Non desidero spingermi fino a ipotizzare una sorta di “scacco terapia” ma devo riconoscere che l’antico gioco emana un fascino che va ben oltre l’aspetto ludico viste le singolari attinenze con un altro passatempo chiamato vita.

Posti dietro un quadrato con sessantaquattro caselle e sedici pezzi osserviamo l’intero scenario, immaginiamo, ragioniamo, prevediamo, infine muoviamo il pezzo. Otto pedoni sono le piccole opportunità che coltiviamo all’inizio; apparentemente non hanno un gran valore, siamo disposti a sacrificarne qualcuno a cuor leggero salvo rimpiangerne poi l’assenza nei momenti difficili.

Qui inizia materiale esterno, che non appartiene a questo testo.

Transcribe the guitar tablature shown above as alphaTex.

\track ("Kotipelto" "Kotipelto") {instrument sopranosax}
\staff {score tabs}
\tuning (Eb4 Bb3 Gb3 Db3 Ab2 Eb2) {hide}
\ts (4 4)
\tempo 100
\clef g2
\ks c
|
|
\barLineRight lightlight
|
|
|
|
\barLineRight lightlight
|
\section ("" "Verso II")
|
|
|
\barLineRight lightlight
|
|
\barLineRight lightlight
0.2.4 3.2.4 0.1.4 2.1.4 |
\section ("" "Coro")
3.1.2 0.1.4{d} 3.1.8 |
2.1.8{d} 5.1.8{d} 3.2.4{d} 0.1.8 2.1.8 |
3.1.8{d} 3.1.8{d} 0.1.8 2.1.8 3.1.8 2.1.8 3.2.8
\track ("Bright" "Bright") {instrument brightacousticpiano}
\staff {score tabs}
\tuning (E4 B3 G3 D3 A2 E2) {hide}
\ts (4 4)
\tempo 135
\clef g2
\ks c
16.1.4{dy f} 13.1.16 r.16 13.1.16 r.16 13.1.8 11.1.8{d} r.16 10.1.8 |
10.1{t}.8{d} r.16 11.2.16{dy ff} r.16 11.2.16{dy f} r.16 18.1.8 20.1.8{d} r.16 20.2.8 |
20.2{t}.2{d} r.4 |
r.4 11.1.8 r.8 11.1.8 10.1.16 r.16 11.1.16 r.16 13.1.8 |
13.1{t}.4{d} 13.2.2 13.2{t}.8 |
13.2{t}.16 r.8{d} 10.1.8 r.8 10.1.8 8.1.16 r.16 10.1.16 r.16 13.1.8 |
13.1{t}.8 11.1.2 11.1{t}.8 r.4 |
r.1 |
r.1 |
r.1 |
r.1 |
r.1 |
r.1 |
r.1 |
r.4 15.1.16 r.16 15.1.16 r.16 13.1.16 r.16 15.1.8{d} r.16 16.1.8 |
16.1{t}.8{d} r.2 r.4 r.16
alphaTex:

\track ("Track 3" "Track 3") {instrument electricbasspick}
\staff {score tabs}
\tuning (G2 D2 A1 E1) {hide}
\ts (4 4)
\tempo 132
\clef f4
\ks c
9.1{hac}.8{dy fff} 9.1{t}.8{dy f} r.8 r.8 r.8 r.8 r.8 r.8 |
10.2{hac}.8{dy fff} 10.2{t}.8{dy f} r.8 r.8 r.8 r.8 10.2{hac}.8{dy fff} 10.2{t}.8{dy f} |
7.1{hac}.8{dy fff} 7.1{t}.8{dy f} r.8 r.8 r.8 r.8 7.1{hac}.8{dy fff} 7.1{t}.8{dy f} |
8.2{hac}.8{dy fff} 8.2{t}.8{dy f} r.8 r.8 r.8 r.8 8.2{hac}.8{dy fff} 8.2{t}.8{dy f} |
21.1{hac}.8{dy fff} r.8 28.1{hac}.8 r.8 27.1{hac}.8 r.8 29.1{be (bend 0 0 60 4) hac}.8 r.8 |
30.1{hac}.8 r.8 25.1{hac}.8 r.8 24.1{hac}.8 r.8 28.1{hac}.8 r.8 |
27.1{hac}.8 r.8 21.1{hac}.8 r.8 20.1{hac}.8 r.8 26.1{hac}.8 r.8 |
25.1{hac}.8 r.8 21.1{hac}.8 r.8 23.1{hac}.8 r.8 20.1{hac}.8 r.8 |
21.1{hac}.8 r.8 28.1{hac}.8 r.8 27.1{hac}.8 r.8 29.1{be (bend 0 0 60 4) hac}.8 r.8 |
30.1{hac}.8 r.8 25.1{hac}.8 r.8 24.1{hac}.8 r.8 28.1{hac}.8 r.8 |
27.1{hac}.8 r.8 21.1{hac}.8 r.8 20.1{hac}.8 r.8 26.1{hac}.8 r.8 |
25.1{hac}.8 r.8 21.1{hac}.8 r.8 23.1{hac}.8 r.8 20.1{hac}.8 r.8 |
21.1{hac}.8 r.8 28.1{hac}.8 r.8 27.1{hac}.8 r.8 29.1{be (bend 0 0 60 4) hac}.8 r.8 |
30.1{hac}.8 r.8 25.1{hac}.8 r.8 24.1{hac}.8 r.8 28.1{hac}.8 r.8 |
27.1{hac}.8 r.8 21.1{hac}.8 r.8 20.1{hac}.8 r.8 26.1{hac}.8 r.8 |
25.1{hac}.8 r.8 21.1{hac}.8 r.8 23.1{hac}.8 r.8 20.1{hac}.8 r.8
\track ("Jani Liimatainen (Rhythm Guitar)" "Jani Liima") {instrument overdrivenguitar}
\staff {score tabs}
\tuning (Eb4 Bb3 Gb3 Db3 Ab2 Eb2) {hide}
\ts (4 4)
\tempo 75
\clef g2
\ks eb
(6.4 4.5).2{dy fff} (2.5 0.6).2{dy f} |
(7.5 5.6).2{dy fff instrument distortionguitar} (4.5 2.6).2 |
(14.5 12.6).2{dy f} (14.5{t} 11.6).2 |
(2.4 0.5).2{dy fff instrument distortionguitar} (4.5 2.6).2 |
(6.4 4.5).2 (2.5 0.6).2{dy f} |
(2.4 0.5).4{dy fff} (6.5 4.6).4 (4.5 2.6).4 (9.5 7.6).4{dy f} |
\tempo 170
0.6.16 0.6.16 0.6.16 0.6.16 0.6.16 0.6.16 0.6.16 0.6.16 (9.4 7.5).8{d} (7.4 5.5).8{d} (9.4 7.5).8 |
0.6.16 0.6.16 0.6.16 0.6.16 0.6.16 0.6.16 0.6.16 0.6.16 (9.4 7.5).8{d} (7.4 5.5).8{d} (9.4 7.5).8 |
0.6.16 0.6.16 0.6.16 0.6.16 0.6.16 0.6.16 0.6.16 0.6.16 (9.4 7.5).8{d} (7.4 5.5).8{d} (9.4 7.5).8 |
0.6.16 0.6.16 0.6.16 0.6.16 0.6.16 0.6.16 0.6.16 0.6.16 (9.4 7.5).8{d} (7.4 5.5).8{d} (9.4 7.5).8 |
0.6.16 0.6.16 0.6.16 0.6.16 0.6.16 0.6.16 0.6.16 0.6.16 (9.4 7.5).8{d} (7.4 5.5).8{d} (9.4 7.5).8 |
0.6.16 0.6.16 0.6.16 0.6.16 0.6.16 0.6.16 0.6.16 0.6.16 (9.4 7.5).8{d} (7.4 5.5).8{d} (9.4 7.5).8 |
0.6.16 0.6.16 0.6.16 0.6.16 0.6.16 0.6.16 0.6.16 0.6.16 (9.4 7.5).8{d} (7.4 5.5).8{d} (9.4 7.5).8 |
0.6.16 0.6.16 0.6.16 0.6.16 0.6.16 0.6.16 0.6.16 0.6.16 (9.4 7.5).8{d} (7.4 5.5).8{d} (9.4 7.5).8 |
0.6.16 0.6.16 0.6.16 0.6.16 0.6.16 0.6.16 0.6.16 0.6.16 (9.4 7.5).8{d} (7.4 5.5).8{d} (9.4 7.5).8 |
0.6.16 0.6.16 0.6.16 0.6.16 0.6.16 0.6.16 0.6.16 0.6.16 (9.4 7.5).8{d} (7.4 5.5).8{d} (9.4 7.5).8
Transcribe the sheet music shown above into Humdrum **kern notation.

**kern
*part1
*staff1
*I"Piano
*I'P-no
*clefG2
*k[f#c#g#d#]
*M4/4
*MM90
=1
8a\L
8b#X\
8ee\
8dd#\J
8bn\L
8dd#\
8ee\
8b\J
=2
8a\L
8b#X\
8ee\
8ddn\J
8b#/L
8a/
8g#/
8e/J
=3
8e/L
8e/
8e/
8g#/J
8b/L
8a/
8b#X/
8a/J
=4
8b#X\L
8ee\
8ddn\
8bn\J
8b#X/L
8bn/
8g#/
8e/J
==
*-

Le figure di maggior peso sono schierate alle loro spalle; la torre procede in lungo e in largo, l’alfiere corre obliquamente, il cavallo compie l’acrobazia del 7, la regina padroneggia il campo in ogni direzione. Soltanto il re deve essere salvaguardato; dalla sua integrità dipende la vittoria. Quale giocatore non si immedesima, ad ogni partita, col proprio sovrano, vive con apprensione qualsiasi spostamento obbligato, paventa il colpo definitivo che chiude l’incontro? Per lo scopo finale è disposto a cedere, anche se con dolore, i suoi pezzi migliori.

Affinità? Basta citarne una, la più significativa: la lotta quotidiana con un avversario senza volto e senza identità, il mondo in cui viviamo che, dalla parte opposta ostruisce, attacca su più fronti, sovraccarica, inchioda.

E dobbiamo rispondere deviando, interponendo, infilando, tenendo presente che le possibilità si riducono man mano che il tempo scorre. Un rischio da evitare assolutamente, nel gioco come nella vita, è l’adescamento. La tecnica consiste nel far apparire molto conveniente una mossa che, alla lunga, si rivelerà disastrosa. L’insidia nascosta nelle pieghe di una carriera brillante, un rapporto amoroso, una scalata economica e sociale può offuscare la capacità di giudizio spostando l’attenzione, ed è questo il micidiale trucco, su un settore che sembra prioritario, assoluto, di capitale importanza. La gara prosegue. Il caposaldo, caparbiamente difeso, resiste ma l’Io-Re langue, appassisce. Il monarca, isolato, ridotto a muovere su due caselle, agonizza finché un colpo definitivo non lo dichiara, inquietante analogia sociale: “MATTO”.